ACTION ITEM — Reproduce every line of the listing below verbatim, keeping its order, spelling, punctuation, and line breaks unchanged.

========================

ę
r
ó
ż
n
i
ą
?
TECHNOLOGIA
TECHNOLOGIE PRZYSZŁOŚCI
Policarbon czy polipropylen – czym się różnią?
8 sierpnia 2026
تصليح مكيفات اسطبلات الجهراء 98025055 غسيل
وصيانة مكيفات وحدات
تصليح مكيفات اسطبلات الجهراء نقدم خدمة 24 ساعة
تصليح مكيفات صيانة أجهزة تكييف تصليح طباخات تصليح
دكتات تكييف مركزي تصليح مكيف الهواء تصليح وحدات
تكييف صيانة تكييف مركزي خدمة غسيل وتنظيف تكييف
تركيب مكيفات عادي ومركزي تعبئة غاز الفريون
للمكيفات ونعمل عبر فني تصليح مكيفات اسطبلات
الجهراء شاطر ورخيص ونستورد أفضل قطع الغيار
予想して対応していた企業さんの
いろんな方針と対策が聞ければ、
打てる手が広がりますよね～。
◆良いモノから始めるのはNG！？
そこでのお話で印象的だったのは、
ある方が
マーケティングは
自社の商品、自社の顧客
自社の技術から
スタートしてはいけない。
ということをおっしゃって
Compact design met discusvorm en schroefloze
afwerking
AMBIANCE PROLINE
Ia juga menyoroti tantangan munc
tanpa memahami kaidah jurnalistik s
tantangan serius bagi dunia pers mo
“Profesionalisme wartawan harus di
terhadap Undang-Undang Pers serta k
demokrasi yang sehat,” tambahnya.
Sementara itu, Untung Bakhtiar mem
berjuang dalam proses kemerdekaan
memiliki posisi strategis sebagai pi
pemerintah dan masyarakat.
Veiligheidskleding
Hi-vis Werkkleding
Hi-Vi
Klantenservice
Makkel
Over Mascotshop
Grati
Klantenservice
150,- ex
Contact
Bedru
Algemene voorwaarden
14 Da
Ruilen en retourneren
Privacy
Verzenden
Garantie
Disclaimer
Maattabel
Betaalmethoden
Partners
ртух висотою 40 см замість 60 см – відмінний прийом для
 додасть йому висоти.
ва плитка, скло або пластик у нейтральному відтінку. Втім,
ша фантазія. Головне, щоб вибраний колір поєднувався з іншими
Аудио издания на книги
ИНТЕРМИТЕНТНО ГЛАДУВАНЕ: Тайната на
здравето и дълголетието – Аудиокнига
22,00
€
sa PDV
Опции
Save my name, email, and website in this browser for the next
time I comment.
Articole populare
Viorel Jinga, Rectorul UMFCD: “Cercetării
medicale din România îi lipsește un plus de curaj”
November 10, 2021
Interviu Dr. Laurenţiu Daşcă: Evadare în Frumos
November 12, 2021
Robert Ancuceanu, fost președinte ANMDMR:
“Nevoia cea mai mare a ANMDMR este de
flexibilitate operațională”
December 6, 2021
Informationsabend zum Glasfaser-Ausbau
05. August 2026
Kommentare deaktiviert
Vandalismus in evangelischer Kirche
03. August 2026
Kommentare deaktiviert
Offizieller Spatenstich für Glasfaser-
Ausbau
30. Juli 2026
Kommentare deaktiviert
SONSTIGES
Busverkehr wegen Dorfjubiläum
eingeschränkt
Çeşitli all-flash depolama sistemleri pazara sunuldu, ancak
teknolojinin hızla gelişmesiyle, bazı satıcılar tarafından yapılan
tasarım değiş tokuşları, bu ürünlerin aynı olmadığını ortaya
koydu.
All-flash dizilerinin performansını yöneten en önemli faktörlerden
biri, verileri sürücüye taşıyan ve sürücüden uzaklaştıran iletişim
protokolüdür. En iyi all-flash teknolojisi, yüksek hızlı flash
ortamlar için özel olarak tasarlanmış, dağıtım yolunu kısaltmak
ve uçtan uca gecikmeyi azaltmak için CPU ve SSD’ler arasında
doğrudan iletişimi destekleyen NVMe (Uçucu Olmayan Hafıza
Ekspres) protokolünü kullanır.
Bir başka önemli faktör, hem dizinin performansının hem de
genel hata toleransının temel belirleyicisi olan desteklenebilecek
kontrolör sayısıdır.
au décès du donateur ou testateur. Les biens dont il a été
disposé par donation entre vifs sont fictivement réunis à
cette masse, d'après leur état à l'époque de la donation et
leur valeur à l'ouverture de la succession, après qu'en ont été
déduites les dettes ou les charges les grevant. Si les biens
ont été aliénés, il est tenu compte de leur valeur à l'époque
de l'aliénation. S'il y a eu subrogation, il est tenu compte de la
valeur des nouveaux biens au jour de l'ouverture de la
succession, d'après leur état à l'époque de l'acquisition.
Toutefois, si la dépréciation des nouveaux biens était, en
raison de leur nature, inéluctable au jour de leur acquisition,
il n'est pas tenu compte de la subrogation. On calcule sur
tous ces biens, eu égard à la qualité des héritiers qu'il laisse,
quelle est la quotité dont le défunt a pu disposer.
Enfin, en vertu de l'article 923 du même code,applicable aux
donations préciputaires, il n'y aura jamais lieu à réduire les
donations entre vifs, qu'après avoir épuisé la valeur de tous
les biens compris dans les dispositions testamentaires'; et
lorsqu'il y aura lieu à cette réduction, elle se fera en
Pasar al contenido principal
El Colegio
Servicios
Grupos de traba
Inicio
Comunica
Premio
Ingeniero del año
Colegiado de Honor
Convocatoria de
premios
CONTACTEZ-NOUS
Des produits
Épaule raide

========================

EXPECTED OUTPUT —
ę
r
ó
ż
n
i
ą
?
TECHNOLOGIA
TECHNOLOGIE PRZYSZŁOŚCI
Policarbon czy polipropylen – czym się różnią?
8 sierpnia 2026
تصليح مكيفات اسطبلات الجهراء 98025055 غسيل
وصيانة مكيفات وحدات
تصليح مكيفات اسطبلات الجهراء نقدم خدمة 24 ساعة
تصليح مكيفات صيانة أجهزة تكييف تصليح طباخات تصليح
دكتات تكييف مركزي تصليح مكيف الهواء تصليح وحدات
تكييف صيانة تكييف مركزي خدمة غسيل وتنظيف تكييف
تركيب مكيفات عادي ومركزي تعبئة غاز الفريون
للمكيفات ونعمل عبر فني تصليح مكيفات اسطبلات
الجهراء شاطر ورخيص ونستورد أفضل قطع الغيار
予想して対応していた企業さんの
いろんな方針と対策が聞ければ、
打てる手が広がりますよね～。
◆良いモノから始めるのはNG！？
そこでのお話で印象的だったのは、
ある方が
マーケティングは
自社の商品、自社の顧客
自社の技術から
スタートしてはいけない。
ということをおっしゃって
Compact design met discusvorm en schroefloze
afwerking
AMBIANCE PROLINE
Ia juga menyoroti tantangan munc
tanpa memahami kaidah jurnalistik s
tantangan serius bagi dunia pers mo
“Profesionalisme wartawan harus di
terhadap Undang-Undang Pers serta k
demokrasi yang sehat,” tambahnya.
Sementara itu, Untung Bakhtiar mem
berjuang dalam proses kemerdekaan
memiliki posisi strategis sebagai pi
pemerintah dan masyarakat.
Veiligheidskleding
Hi-vis Werkkleding
Hi-Vi
Klantenservice
Makkel
Over Mascotshop
Grati
Klantenservice
150,- ex
Contact
Bedru
Algemene voorwaarden
14 Da
Ruilen en retourneren
Privacy
Verzenden
Garantie
Disclaimer
Maattabel
Betaalmethoden
Partners
ртух висотою 40 см замість 60 см – відмінний прийом для
 додасть йому висоти.
ва плитка, скло або пластик у нейтральному відтінку. Втім,
ша фантазія. Головне, щоб вибраний колір поєднувався з іншими
Аудио издания на книги
ИНТЕРМИТЕНТНО ГЛАДУВАНЕ: Тайната на
здравето и дълголетието – Аудиокнига
22,00
€
sa PDV
Опции
Save my name, email, and website in this browser for the next
time I comment.
Articole populare
Viorel Jinga, Rectorul UMFCD: “Cercetării
medicale din România îi lipsește un plus de curaj”
November 10, 2021
Interviu Dr. Laurenţiu Daşcă: Evadare în Frumos
November 12, 2021
Robert Ancuceanu, fost președinte ANMDMR:
“Nevoia cea mai mare a ANMDMR este de
flexibilitate operațională”
December 6, 2021
Informationsabend zum Glasfaser-Ausbau
05. August 2026
Kommentare deaktiviert
Vandalismus in evangelischer Kirche
03. August 2026
Kommentare deaktiviert
Offizieller Spatenstich für Glasfaser-
Ausbau
30. Juli 2026
Kommentare deaktiviert
SONSTIGES
Busverkehr wegen Dorfjubiläum
eingeschränkt
Çeşitli all-flash depolama sistemleri pazara sunuldu, ancak
teknolojinin hızla gelişmesiyle, bazı satıcılar tarafından yapılan
tasarım değiş tokuşları, bu ürünlerin aynı olmadığını ortaya
koydu.
All-flash dizilerinin performansını yöneten en önemli faktörlerden
biri, verileri sürücüye taşıyan ve sürücüden uzaklaştıran iletişim
protokolüdür. En iyi all-flash teknolojisi, yüksek hızlı flash
ortamlar için özel olarak tasarlanmış, dağıtım yolunu kısaltmak
ve uçtan uca gecikmeyi azaltmak için CPU ve SSD’ler arasında
doğrudan iletişimi destekleyen NVMe (Uçucu Olmayan Hafıza
Ekspres) protokolünü kullanır.
Bir başka önemli faktör, hem dizinin performansının hem de
genel hata toleransının temel belirleyicisi olan desteklenebilecek
kontrolör sayısıdır.
au décès du donateur ou testateur. Les biens dont il a été
disposé par donation entre vifs sont fictivement réunis à
cette masse, d'après leur état à l'époque de la donation et
leur valeur à l'ouverture de la succession, après qu'en ont été
déduites les dettes ou les charges les grevant. Si les biens
ont été aliénés, il est tenu compte de leur valeur à l'époque
de l'aliénation. S'il y a eu subrogation, il est tenu compte de la
valeur des nouveaux biens au jour de l'ouverture de la
succession, d'après leur état à l'époque de l'acquisition.
Toutefois, si la dépréciation des nouveaux biens était, en
raison de leur nature, inéluctable au jour de leur acquisition,
il n'est pas tenu compte de la subrogation. On calcule sur
tous ces biens, eu égard à la qualité des héritiers qu'il laisse,
quelle est la quotité dont le défunt a pu disposer.
Enfin, en vertu de l'article 923 du même code,applicable aux
donations préciputaires, il n'y aura jamais lieu à réduire les
donations entre vifs, qu'après avoir épuisé la valeur de tous
les biens compris dans les dispositions testamentaires'; et
lorsqu'il y aura lieu à cette réduction, elle se fera en
Pasar al contenido principal
El Colegio
Servicios
Grupos de traba
Inicio
Comunica
Premio
Ingeniero del año
Colegiado de Honor
Convocatoria de
premios
CONTACTEZ-NOUS
Des produits
Épaule raide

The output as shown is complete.